The RPG submitted that the 11-9 Site should be reclaimed to a condition that would be manageable for the landowner, and would not be an obstacle to normal farming methods.
The AER determined that while the 2010 Reclamation Criteria does not require the complete eradication of weed and noxious plants in order to issue a reclamation certificate, it does require that prohibited noxious weeds be destroyed and noxious plants be controlled. The AER held that CNRL had not sprayed the 11-9 Site for weeds since its inspection in 2013, and that CNRL therefore did not continue to control quack grass on the site.
Accordingly, based on the presence of quack grass on the 11-9 Site, the AER held that the 11-9 Site did not meet the reclamation criteria and had not been returned to an equivalent land capability.
Completeness of CNRL Application
CNRL stated that it sprayed the 11-9 Site for quack grass with Assure II in September 2012 and in June 2013, which it submitted killed or suppressed all above-ground growth of the grass, so it was not visible at the time of its inspection and application.
During the complaint inspection however, both the landowner and RPG identified patches of quack grass on the 11-9 Site. Further testing confirmed the presence of quack grass.
The RPG submitted that the application was therefore not complete or accurate, as the inspection and application failed to document the presence of quack grass at the 11-9 Site.
The AER held that the applications of Assure II to the 11-9 Site could reasonably have suppressed or controlled quack grass, and that it was therefore entirely reasonable that the inspection and application did not identify quack grass on-site. The AER therefore determined that the application was not incomplete or inaccurate, as the inspection and application were simply a “snapshot” in time, where there was no observable quack grass.
Other Issues
The RPG argued that the application was not complete since it did not include signed release letters setting out that the perimeter fence and culvert would remain in place. The RPG noted that the 2010 Reclamation Criteria provides that facilities or features that are to remain in place must be approved by the landowner.
CNRL argued that these sorts of releases would normally be considered a “minor” deficiency that could be rectified within 30 days of the application, and that in any event, the culvert was the property of Alberta Transportation. CNRL also later provided a letter of release from Alberta Transportation during the hearing, allowing the culvert and other facilities to remain in place.
The AER held that the perimeter fence would need to be taken down before a reclamation certificate may be issued. However, as the landowner expressed a preference for the reclamation certificate to be issued prior to the removal of the fence, the AER did not find that the application was incomplete due to the absence of the fence release.
The AER also noted that communication between CNRL and the landowner, based on the record of the proceeding, was insufficient, and in its determination, not effective. The AER found that timely and effective communication would have likely addressed many of the difficulties and concerns raised during the course of the hearing.
The AER therefore reminded CNRL and the landowner that the AER’s alternative dispute resolution was available for operational energy disputes of this nature.
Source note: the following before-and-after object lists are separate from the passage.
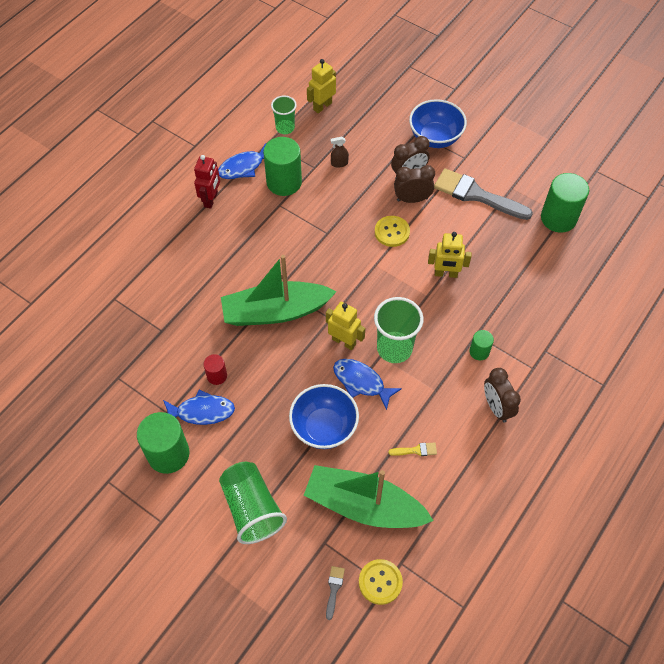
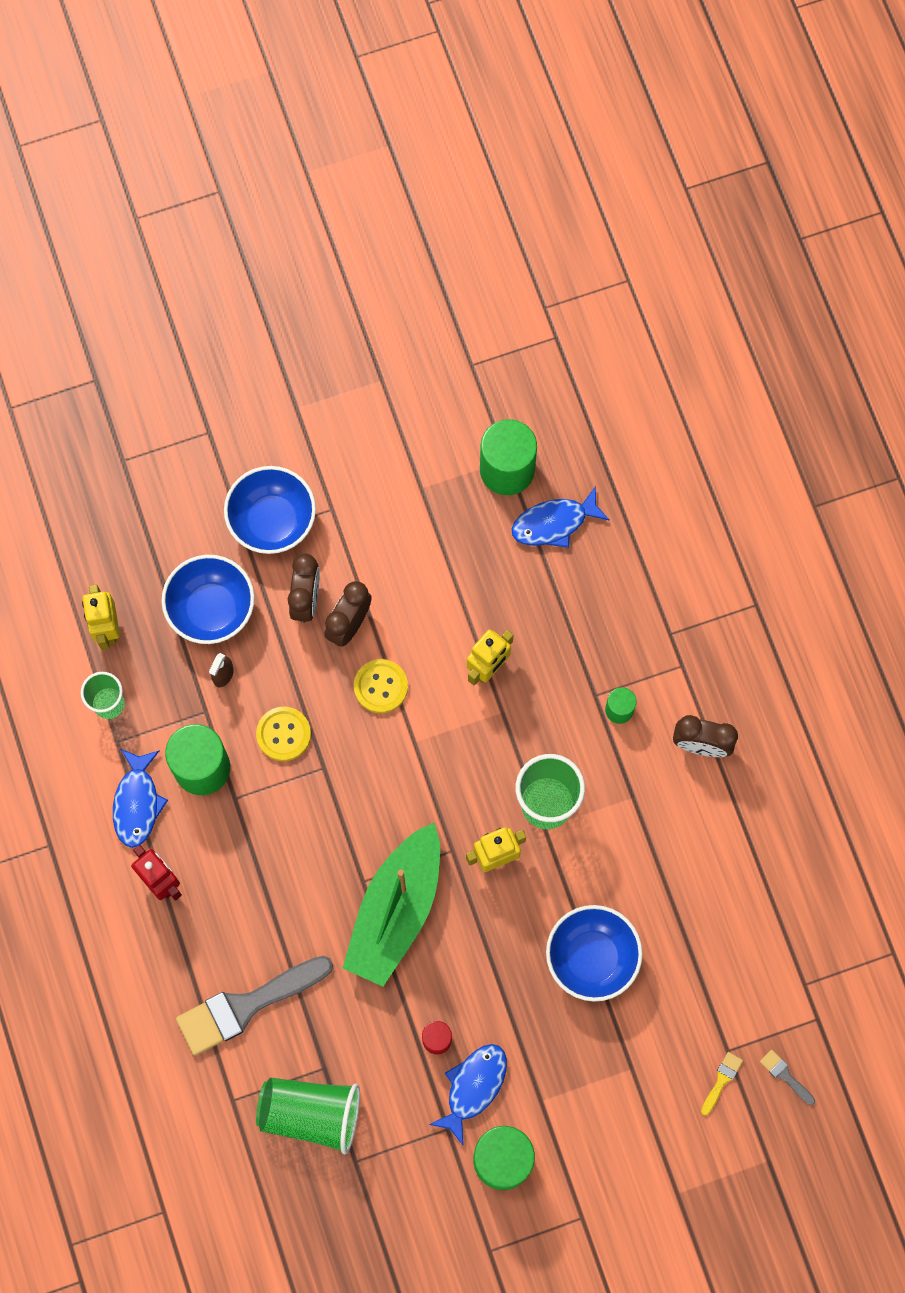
camera: 55 degrees left, 15 degrees up
(252, 509) = (635, 1105): green cup -> green cup (311, 1113)
(361, 382) = (564, 874): blue fish -> blue fish (554, 523)
(364, 505) = (715, 978): green boat -> none
(368, 140) = (211, 609): none -> blue bowl
(380, 582) = (810, 1021): yellow button -> yellow button (283, 734)
(416, 450) = (690, 874): yellow brush -> yellow brush (722, 1080)
(476, 195) = (401, 540): grey brush -> grey brush (246, 1006)

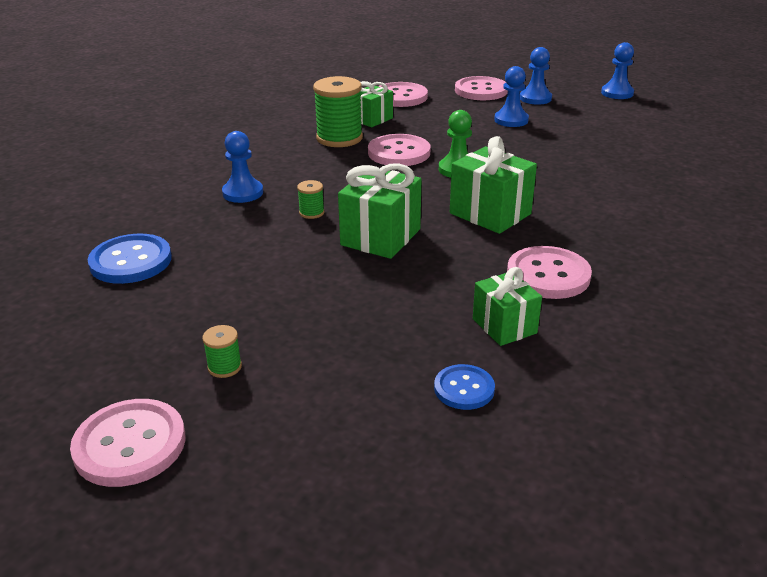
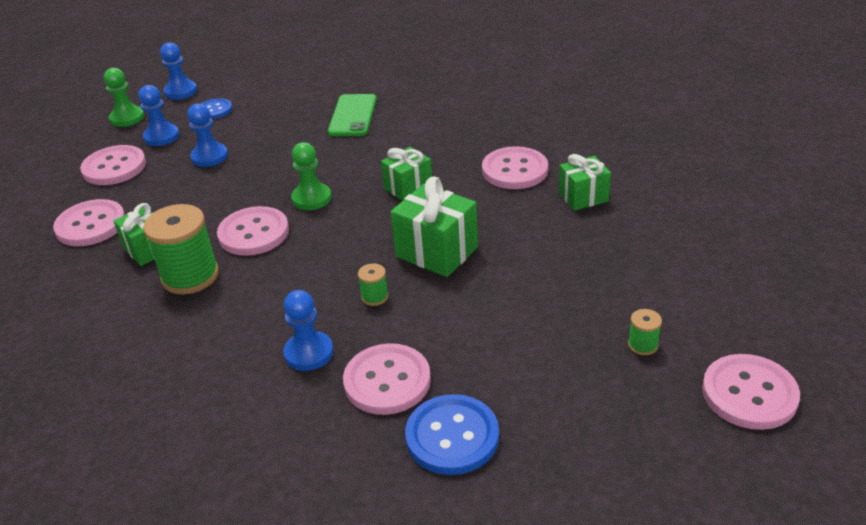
camera: 80 degrees left, 5 degrees up
(203, 228) = (387, 381): none -> pink button
(464, 389) = (659, 221): blue button -> blue button (215, 110)
(490, 213) = (408, 187): green gift -> green gift, size x0.65
(559, 82) = (127, 118): none -> green pawn
(619, 172) = (353, 116): none -> green phone

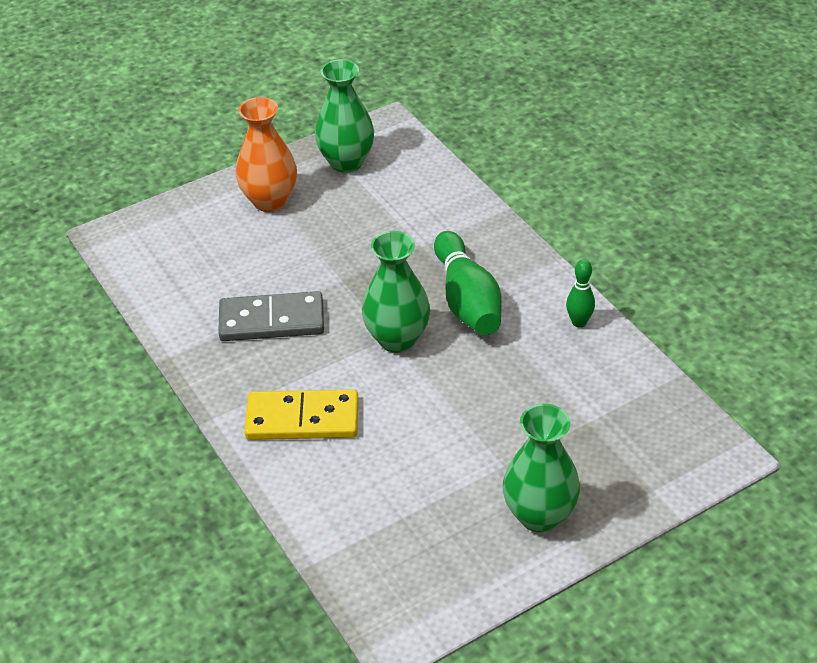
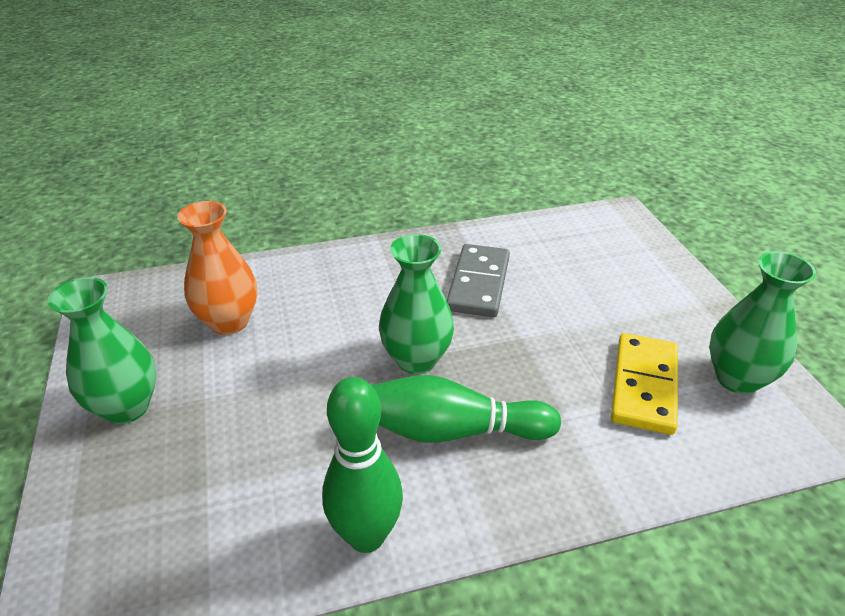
camera: 105 degrees right, 5 degrees down
(270, 201) = (663, 308): orange vase -> orange vase (229, 322)
(302, 419) = (347, 282): yellow domino -> yellow domino (643, 386)
(579, 322) = (366, 536): green bowling pin -> green bowling pin, size x1.90

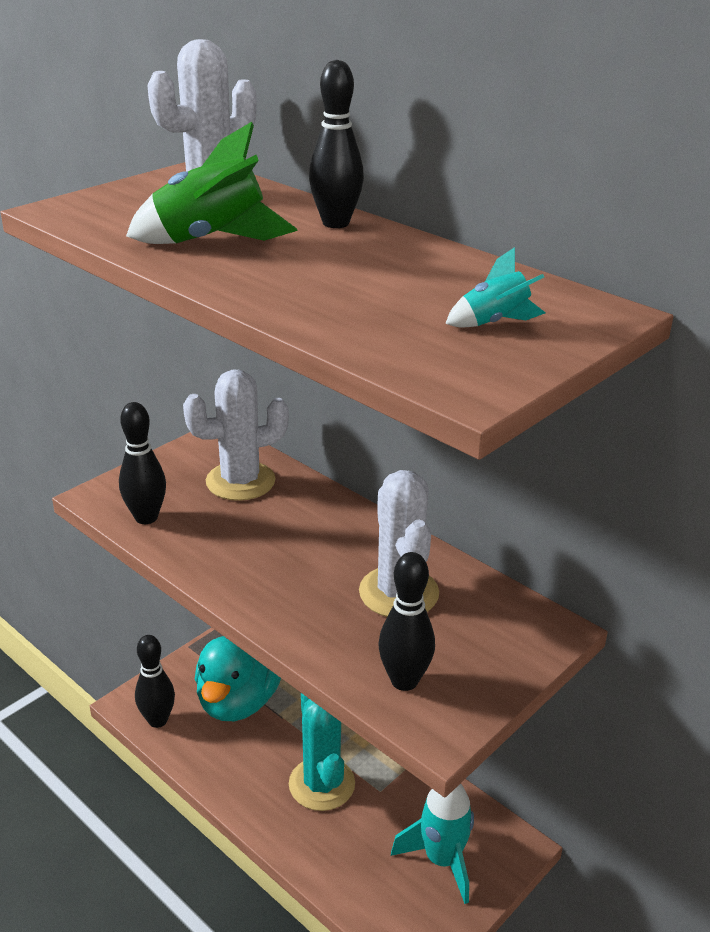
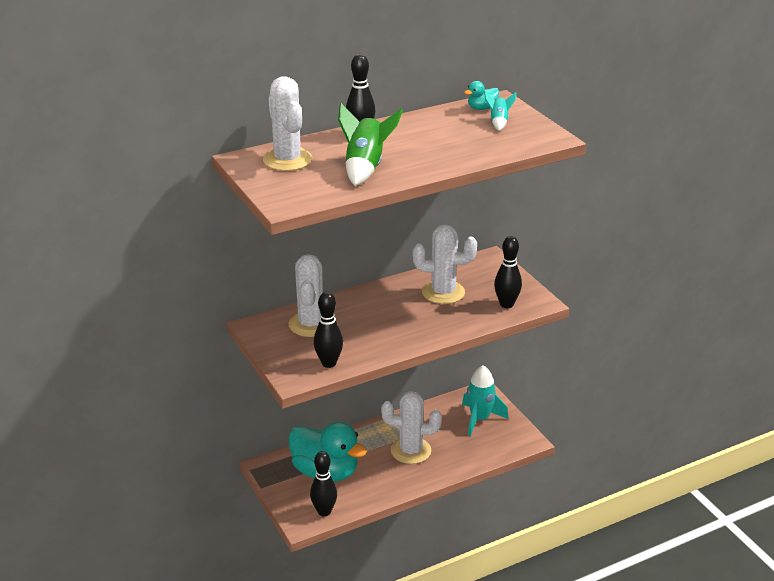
camera: 70 degrees left, 0 degrees up
(321, 784) = (411, 451): turquoise cactus -> white cactus
(546, 300) = (482, 108): none -> turquoise duck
The AER also noted that the passage of time, including significant delays in the inspection, application and complaint complicated the process greatly regarding the evidence in the proceeding. The AER held that a shorter timeframe would have reduced any potential for inaccuracies or discrepancies at the 11-9 Site between the application, inspection and subsequent visits.
Order
Based on the determinations above, the AER found that the 11-9 Site did not meet the 2010 Reclamation Criteria and that CNRL’s reclamation certificate application was accordingly incomplete. The AER therefore refused to issue a reclamation certificate for the 11-9 Site, but invited CNRL to apply for a reclamation certificate once the site met the 2010 Reclamation Criteria.